> _AIM OF THE TASK_:
Search the data for "irreversible" and copy every matching line.

[Records from a data collection]
┄┄┄┄┄┄

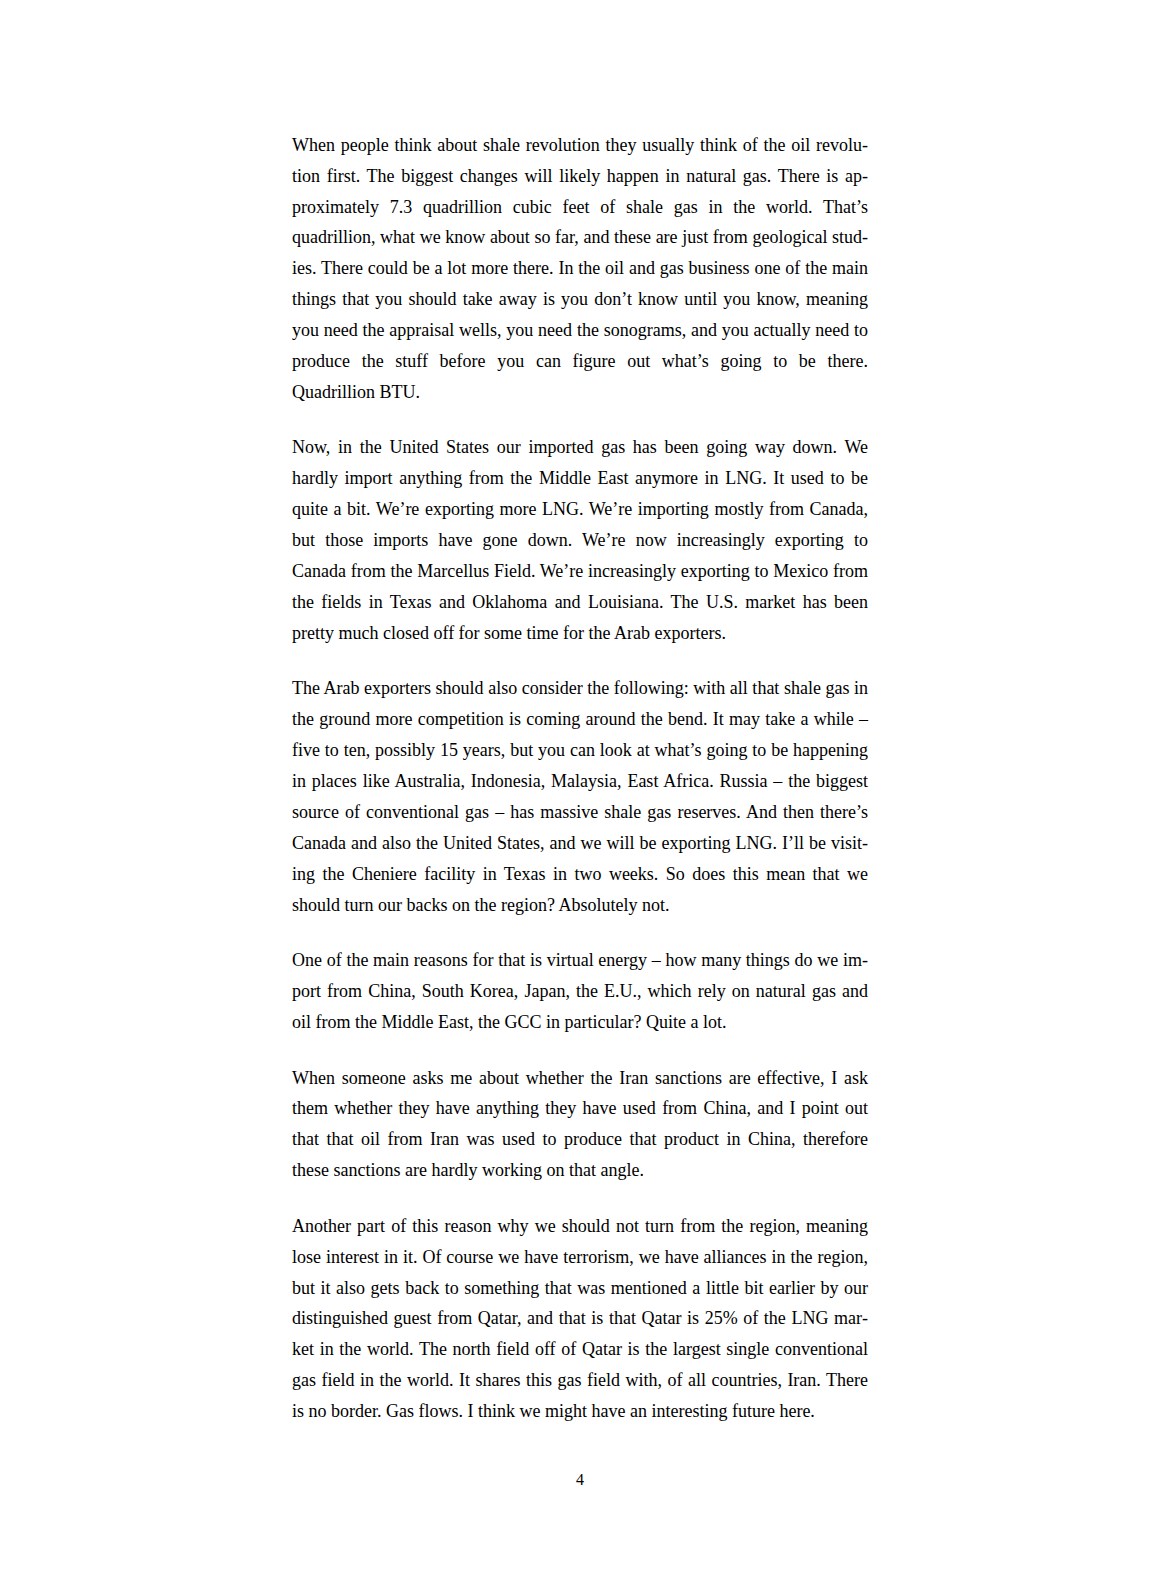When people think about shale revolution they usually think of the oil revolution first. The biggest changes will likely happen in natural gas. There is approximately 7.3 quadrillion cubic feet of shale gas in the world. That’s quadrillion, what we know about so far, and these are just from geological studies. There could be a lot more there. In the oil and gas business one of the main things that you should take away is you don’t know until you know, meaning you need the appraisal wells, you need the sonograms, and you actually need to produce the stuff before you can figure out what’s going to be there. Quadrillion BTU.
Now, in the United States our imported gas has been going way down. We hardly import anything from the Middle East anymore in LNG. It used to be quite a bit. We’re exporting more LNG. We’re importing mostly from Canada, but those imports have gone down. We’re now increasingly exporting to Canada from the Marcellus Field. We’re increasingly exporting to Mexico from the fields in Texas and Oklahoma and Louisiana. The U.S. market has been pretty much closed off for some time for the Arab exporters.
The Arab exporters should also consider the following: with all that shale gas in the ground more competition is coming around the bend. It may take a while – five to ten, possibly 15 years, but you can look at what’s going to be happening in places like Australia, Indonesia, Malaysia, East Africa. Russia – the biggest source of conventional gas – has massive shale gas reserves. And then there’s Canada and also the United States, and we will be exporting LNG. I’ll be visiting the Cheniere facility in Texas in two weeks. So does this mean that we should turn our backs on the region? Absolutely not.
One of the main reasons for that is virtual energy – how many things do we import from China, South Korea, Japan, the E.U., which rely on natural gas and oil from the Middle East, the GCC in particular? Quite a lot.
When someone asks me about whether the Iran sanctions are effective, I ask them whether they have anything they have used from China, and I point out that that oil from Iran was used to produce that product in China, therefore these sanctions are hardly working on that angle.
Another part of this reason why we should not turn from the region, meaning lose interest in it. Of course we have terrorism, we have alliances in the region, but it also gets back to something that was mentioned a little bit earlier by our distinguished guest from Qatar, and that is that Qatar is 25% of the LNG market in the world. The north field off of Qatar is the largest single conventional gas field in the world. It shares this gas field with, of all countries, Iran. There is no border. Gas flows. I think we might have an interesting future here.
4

┄┄┄┄┄┄

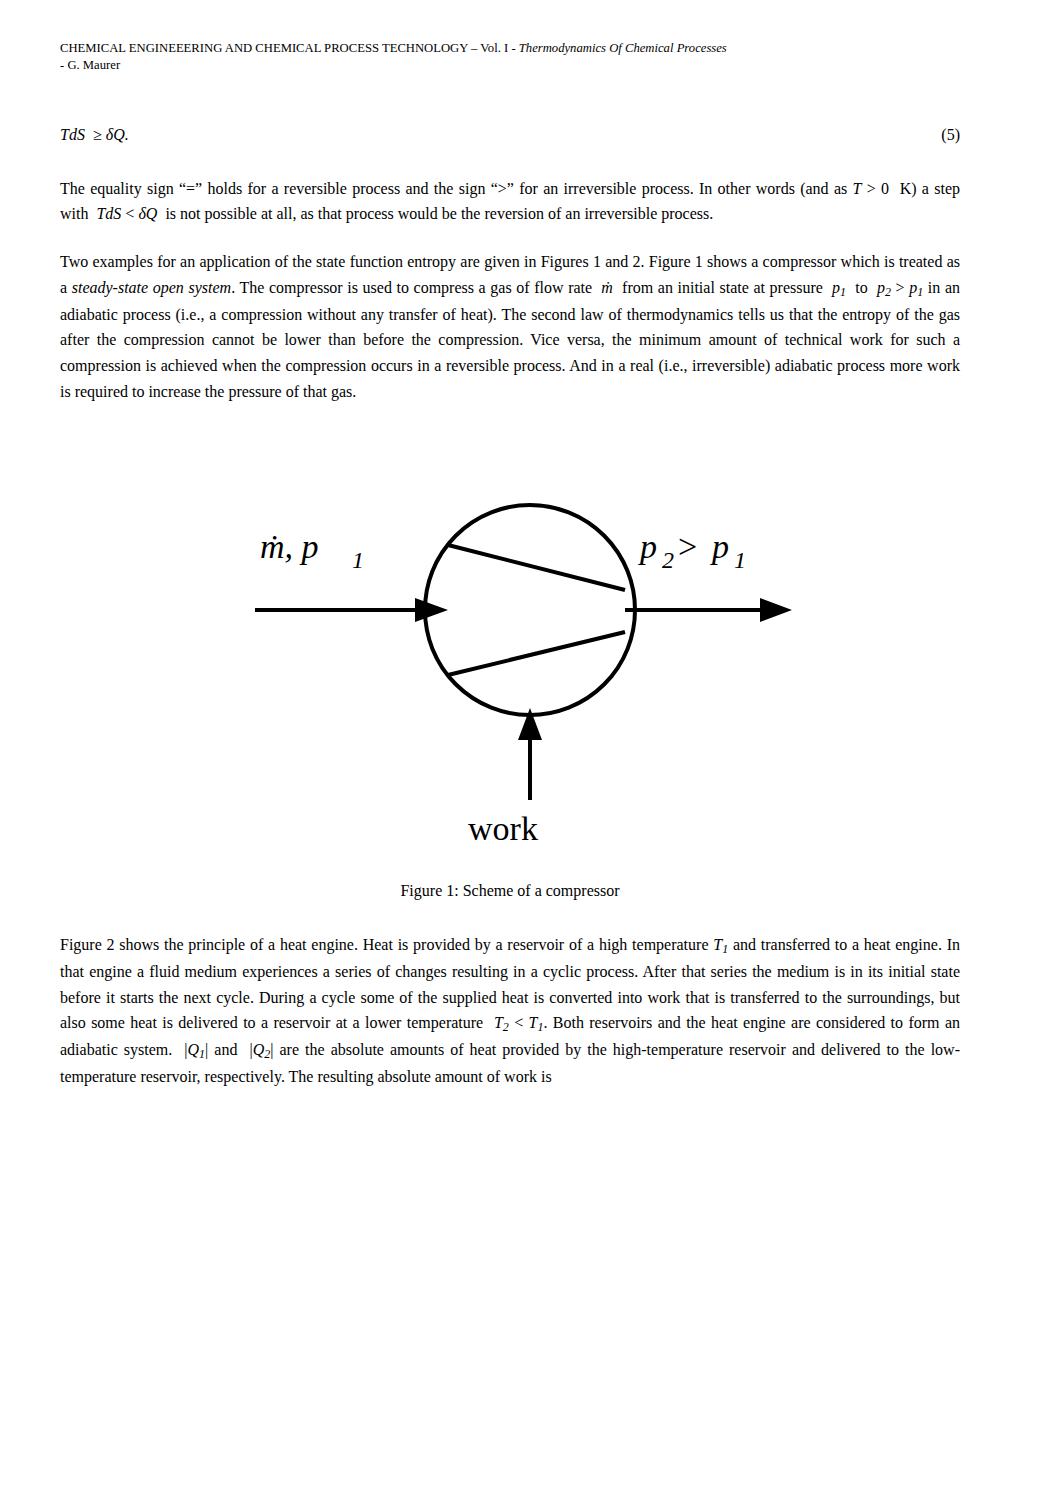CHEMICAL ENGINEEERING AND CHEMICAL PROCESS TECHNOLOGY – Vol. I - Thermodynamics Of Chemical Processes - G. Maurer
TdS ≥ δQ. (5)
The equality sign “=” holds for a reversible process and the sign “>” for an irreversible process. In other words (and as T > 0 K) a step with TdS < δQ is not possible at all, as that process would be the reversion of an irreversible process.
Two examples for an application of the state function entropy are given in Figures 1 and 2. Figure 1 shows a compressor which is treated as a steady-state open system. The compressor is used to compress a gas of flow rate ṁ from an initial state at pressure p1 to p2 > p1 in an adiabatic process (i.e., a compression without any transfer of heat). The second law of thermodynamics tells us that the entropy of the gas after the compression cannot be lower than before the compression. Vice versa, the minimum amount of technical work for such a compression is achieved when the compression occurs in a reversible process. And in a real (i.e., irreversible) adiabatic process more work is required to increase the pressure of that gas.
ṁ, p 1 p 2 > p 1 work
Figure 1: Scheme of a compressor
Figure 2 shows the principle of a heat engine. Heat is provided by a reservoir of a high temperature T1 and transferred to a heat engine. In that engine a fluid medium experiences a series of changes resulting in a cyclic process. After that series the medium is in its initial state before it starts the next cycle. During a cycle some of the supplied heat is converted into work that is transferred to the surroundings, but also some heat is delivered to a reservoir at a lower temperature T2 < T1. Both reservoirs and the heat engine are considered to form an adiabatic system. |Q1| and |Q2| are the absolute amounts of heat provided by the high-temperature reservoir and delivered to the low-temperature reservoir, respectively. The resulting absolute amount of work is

┄┄┄┄┄┄

> _ANSWER TO THIS PROBLEM_:
The equality sign “=” holds for a reversible process and the sign “>” for an irreversible process. In other words (and as T > 0 K) a step with TdS < δQ is not possible at all, as that process would be the reversion of an irreversible process.
Two examples for an application of the state function entropy are given in Figures 1 and 2. Figure 1 shows a compressor which is treated as a steady-state open system. The compressor is used to compress a gas of flow rate ṁ from an initial state at pressure p1 to p2 > p1 in an adiabatic process (i.e., a compression without any transfer of heat). The second law of thermodynamics tells us that the entropy of the gas after the compression cannot be lower than before the compression. Vice versa, the minimum amount of technical work for such a compression is achieved when the compression occurs in a reversible process. And in a real (i.e., irreversible) adiabatic process more work is required to increase the pressure of that gas.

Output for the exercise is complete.